Senator Arlen Specter, a Pennsylvania Republican who has taken an interest in experimental medical issues, said he would support Shalala's proposals to impose fines on researchers who do not follow the rules.
"I think legislation is necessary," Specter said.
Health officials admitted there was work to do but said they were pressing ahead.
"It is true that we are discovering problems as they move forward and they will be addressed," said Kathryn Zoon, director of the Center for Biologics Evaluation and Research at the FDA. "Although we are nowhere near where we want to be, we have made considerable progress."
William Raub, deputy assistant secretary at HHS, said a better job could be done of letting patients know about conflicts of interest that might influence a researcher.
He said researchers and often universities had set up or owned stock in companies that stood to profit from the research. "There is nothing inherently wrong in this," Raub said, but added that regulators needed to keep an eye on it.

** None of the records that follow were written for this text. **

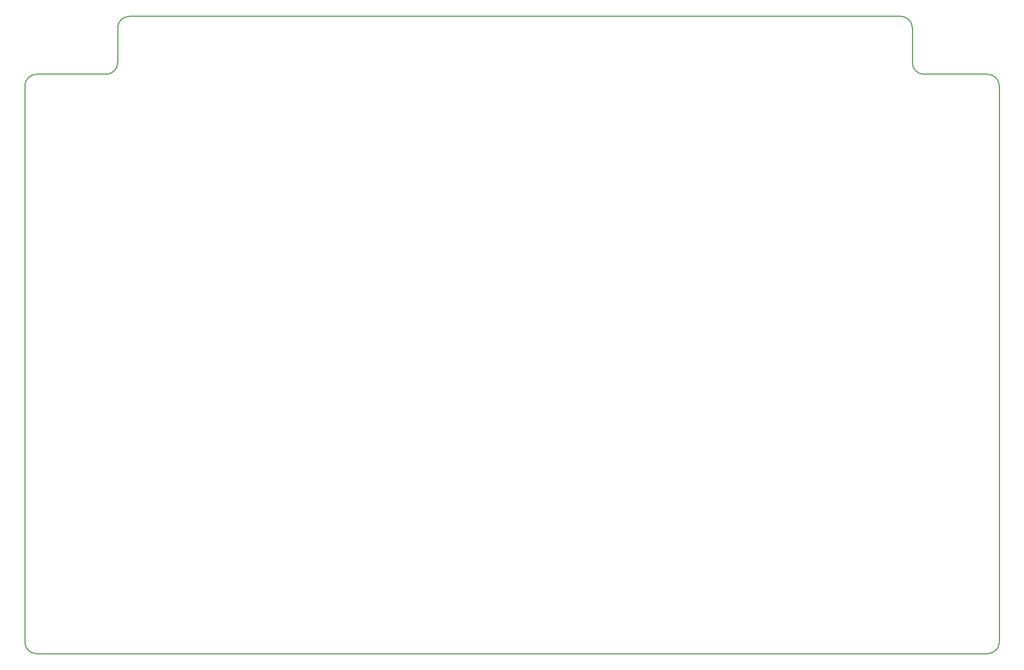
<source format=gbr>
%TF.GenerationSoftware,KiCad,Pcbnew,7.0.1*%
%TF.CreationDate,2023-08-25T12:13:54-06:00*%
%TF.ProjectId,UFC_Main,5546435f-4d61-4696-9e2e-6b696361645f,rev?*%
%TF.SameCoordinates,Original*%
%TF.FileFunction,Profile,NP*%
%FSLAX46Y46*%
G04 Gerber Fmt 4.6, Leading zero omitted, Abs format (unit mm)*
G04 Created by KiCad (PCBNEW 7.0.1) date 2023-08-25 12:13:54*
%MOMM*%
%LPD*%
G01*
G04 APERTURE LIST*
%TA.AperFunction,Profile*%
%ADD10C,0.150000*%
%TD*%
G04 APERTURE END LIST*
D10*
X150989432Y110008802D02*
X17989432Y110008802D01*
X15989432Y108008802D02*
X15989432Y102008802D01*
X13989432Y100008802D02*
X1989432Y100008802D01*
X-10568Y98008802D02*
X-10568Y2008802D01*
X1989432Y8802D02*
X165989432Y8802D01*
X167989432Y2008802D02*
X167989432Y98008802D01*
X165989432Y100008802D02*
X154989432Y100008802D01*
X152989432Y102008802D02*
X152989432Y108008802D01*
X-10538Y2008802D02*
G75*
G03*
X1989432Y8802I1999998J-2D01*
G01*
X152989462Y108008802D02*
G75*
G03*
X150989432Y110008802I-2000002J-2D01*
G01*
X152989462Y102008802D02*
G75*
G03*
X154989432Y100008802I1999998J-2D01*
G01*
X13989432Y100008828D02*
G75*
G03*
X15989432Y102008802I28J1999972D01*
G01*
X1989432Y100008828D02*
G75*
G03*
X-10568Y98008802I28J-2000028D01*
G01*
X17989432Y110008828D02*
G75*
G03*
X15989432Y108008802I28J-2000028D01*
G01*
X167989462Y98008802D02*
G75*
G03*
X165989432Y100008802I-2000002J-2D01*
G01*
X165989432Y8828D02*
G75*
G03*
X167989432Y2008802I28J1999972D01*
G01*
M02*

</source>
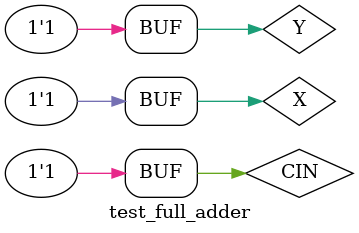
<source format=v>
module test_full_adder;

wire S, COUT;
reg X, Y, CIN;

full_adder U0(.s(S),.cout(COUT),.x(X),.y(Y),.cin(CIN));

initial
begin
X = 0; Y = 0; CIN = 0;
#10 X = 0; Y = 0; CIN = 1;
#10 X = 0; Y = 1; CIN = 0;
#10 X = 0; Y = 1; CIN = 1;
#10 X = 1; Y = 0; CIN = 0;
#10 X = 1; Y = 0; CIN = 1;
#10 X = 1; Y = 1; CIN = 0;
#10 X = 1; Y = 1; CIN = 1;
end
endmodule
</source>
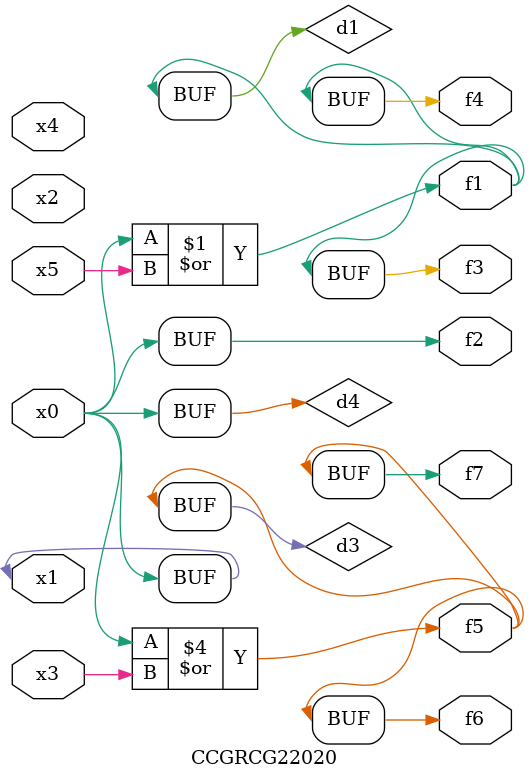
<source format=v>
module CCGRCG22020(
	input x0, x1, x2, x3, x4, x5,
	output f1, f2, f3, f4, f5, f6, f7
);

	wire d1, d2, d3, d4;

	or (d1, x0, x5);
	xnor (d2, x1, x4);
	or (d3, x0, x3);
	buf (d4, x0, x1);
	assign f1 = d1;
	assign f2 = d4;
	assign f3 = d1;
	assign f4 = d1;
	assign f5 = d3;
	assign f6 = d3;
	assign f7 = d3;
endmodule

</source>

"We can move the ball considerably down the field by working within the framework of current regulations," he added.
Dr. Savio Woo, a gene therapist at the Mount Sinai School of Medicine in New York and president of the American Society of Gene Therapy, said HHS, the NIH, and the FDA should be given a chance to make changes. "We must give the administration an opportunity to implement them now that the senator has voiced his concern so powerfully," Woo said.
"If it turns out that progress is not satisfactory, then I don't see any alternative."
Woo said gene therapy researchers had taken the matter seriously.
Industry officials urged against legislation. "Policies and procedures that affect an evolving technology such as gene therapy need to be flexible enough to evolve with the science," Lisa Raines, senior vice president of Genzyme Corp., told Thursday's hearing.